Premier Blaine Higgs defends sweeping changes to health-care leadership
CBC
Premier Blaine Higgs is defending what he calls his "shock and awe" changes to New Brunswick's health-care system leadership last Friday.
He replaced the health minister, fired the head of the Horizon Health Network and replaced the boards of directors of both Horizon and Vitalité with a single trustee each.
Higgs says his actions demonstrate a suitable sense of urgency for a system in "crisis," which he contends wasn't coming across from those managing the system.
"We're going to always find people that resist change. But the time for changing our system and getting it on a road to improvement is now," he said Monday.
"And sometimes I know the shock and awe thing is difficult, but I think everyone realized that something has to be different."
The shakeup comes after a patient died in the waiting room of the Dr. Everett Chalmers Regional Hospital's emergency department in Fredericton early Tuesday morning while waiting for care.
Witness John Staples said the man, a senior, had been waiting alone in a wheelchair, in visible discomfort for hours when he appeared to fall asleep. It was only during a routine check of people in the waiting room that a hospital employee realized the man had stopped breathing, he said.
There were 17 ER patients waiting to be admitted that day and the hospital was full, according to Higgs.
"We know hospital occupancy has always been a problem. We've had that before COVID. But are people being released [in] an appropriate [amount of] time? Do we have a flow through the system as needed, so we keep people moving because new people are coming in? All of these things are a process improvement, a flow, a management issue, and that's why I focus so much on that."

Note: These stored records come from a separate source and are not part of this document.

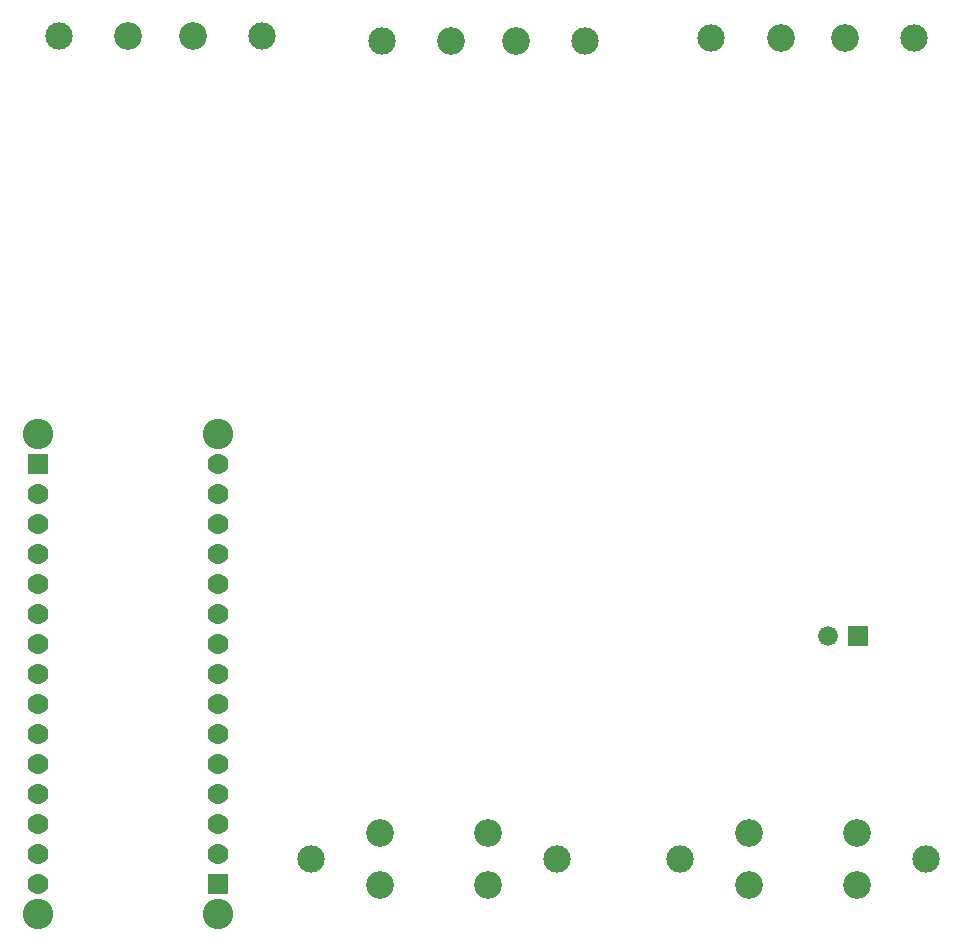
<source format=gbs>
G04*
G04 #@! TF.GenerationSoftware,Altium Limited,Altium Designer,19.1.7 (138)*
G04*
G04 Layer_Color=16711935*
%FSLAX25Y25*%
%MOIN*%
G70*
G01*
G75*
%ADD26R,0.06955X0.06955*%
%ADD27C,0.06955*%
%ADD28C,0.10144*%
%ADD29C,0.09100*%
%ADD31R,0.06601X0.06601*%
%ADD32C,0.06601*%
%ADD55C,0.09200*%
D26*
X125000Y360400D02*
D03*
X185000Y220400D02*
D03*
D27*
X125000Y350400D02*
D03*
Y340400D02*
D03*
Y330400D02*
D03*
Y320400D02*
D03*
Y310400D02*
D03*
Y300400D02*
D03*
Y290400D02*
D03*
Y280400D02*
D03*
Y270400D02*
D03*
Y260400D02*
D03*
Y250400D02*
D03*
Y240400D02*
D03*
Y230400D02*
D03*
Y220400D02*
D03*
X185000Y230400D02*
D03*
Y240400D02*
D03*
Y250400D02*
D03*
Y260400D02*
D03*
Y270400D02*
D03*
Y280400D02*
D03*
Y290400D02*
D03*
Y300400D02*
D03*
Y310400D02*
D03*
Y320400D02*
D03*
Y330400D02*
D03*
Y340400D02*
D03*
Y350400D02*
D03*
Y360400D02*
D03*
D28*
X125000Y370400D02*
D03*
X185000D02*
D03*
Y210400D02*
D03*
X125000D02*
D03*
D29*
X339000Y228799D02*
D03*
X421000D02*
D03*
X216050D02*
D03*
X298050D02*
D03*
X307250Y501400D02*
D03*
X239650D02*
D03*
X417050Y502500D02*
D03*
X349450D02*
D03*
X199600Y503000D02*
D03*
X132000D02*
D03*
D31*
X398400Y303200D02*
D03*
D32*
X388400D02*
D03*
D55*
X362050Y237549D02*
D03*
X397950D02*
D03*
X362050Y220049D02*
D03*
X397950D02*
D03*
X239100Y237549D02*
D03*
X275000D02*
D03*
X239100Y220049D02*
D03*
X275000D02*
D03*
X262700Y501400D02*
D03*
X284200D02*
D03*
X372500Y502500D02*
D03*
X394000D02*
D03*
X155050Y503000D02*
D03*
X176550D02*
D03*
M02*

</source>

Higgs confirmed the results of the ongoing Horizon review of the patient's death will be made public. If he's not satisfied with the results, he will ask for an external review, he has said.

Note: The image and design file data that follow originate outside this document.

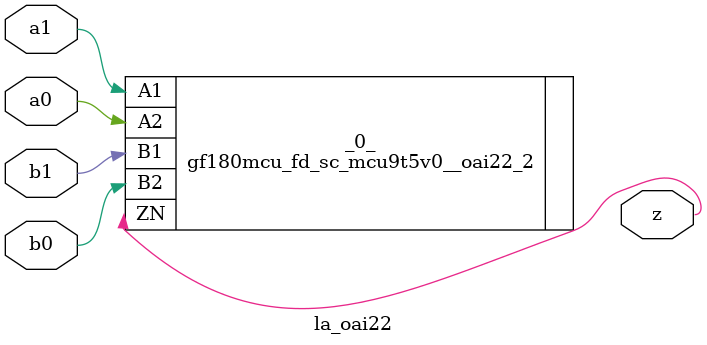
<source format=v>
/* Generated by Yosys 0.37 (git sha1 a5c7f69ed, clang 14.0.0-1ubuntu1.1 -fPIC -Os) */

module la_oai22(a0, a1, b0, b1, z);
  input a0;
  wire a0;
  input a1;
  wire a1;
  input b0;
  wire b0;
  input b1;
  wire b1;
  output z;
  wire z;
  gf180mcu_fd_sc_mcu9t5v0__oai22_2 _0_ (
    .A1(a1),
    .A2(a0),
    .B1(b1),
    .B2(b0),
    .ZN(z)
  );
endmodule

</source>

During Friday's news conference, Higgs announced Bruce Fitch replaces Dorothy Shephard as Health minister, while she takes over Social Development; Margaret Melanson replaces Dr. John Dornan as interim president and CEO of Horizon; and the government has appointed Suzanne Johnston and Gerald Richard as trustees for Horizon and Vitalité, respectively, replacing the boards, which included members elected by the public and appointed by government.

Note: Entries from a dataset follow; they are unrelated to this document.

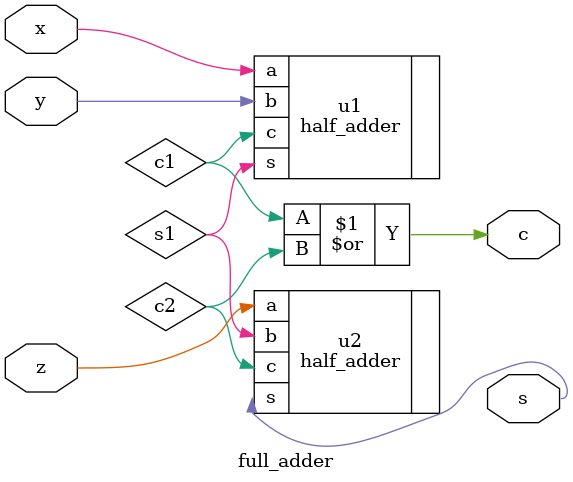
<source format=v>
`timescale 1ns / 1ps

module full_adder(
input x,y,z,
output c,s
    );
   wire s1,c1,c2;
 
 half_adder u1(.a(x),.b(y),.c(c1),.s(s1));  
 half_adder u2(.a(z),.b(s1),.c(c2),.s(s));  
 
 assign c= c1 | c2;
endmodule

</source>
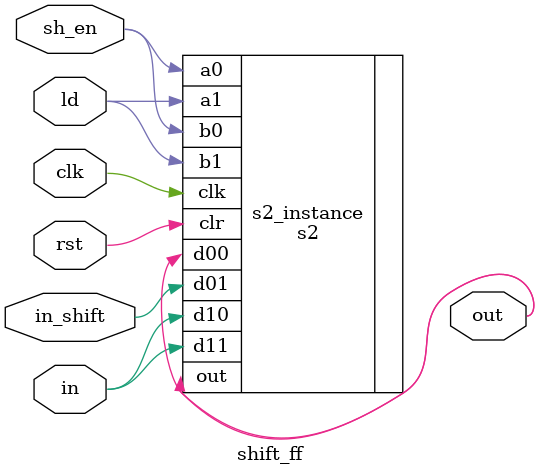
<source format=v>
module shift_ff (
    input clk, rst,
    input sh_en, ld,
    input in,
    input in_shift,
    output out
);

    s2 s2_instance(.d00(out), .d01(in_shift), .d10(in), .d11(in),
    .a1(ld), .b1(ld),
    .a0(sh_en), .b0(sh_en),
    .clr(rst),
    .clk(clk),
    .out(out));

endmodule
</source>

He was removing a "bureaucratic stalemate," he had said.
Asked Monday about his own role and the role of his office in watching the health-care system deteriorate, Higgs replied: "Well, I guess I'm not the first to watch it deteriorate, but I might be the first to act like this in the sense of urgency to make something change."
Higgs has been in office for four years. He won re-election with a majority government in September 2020 after calling a snap election following two years of leading the province's first minority government since 1920.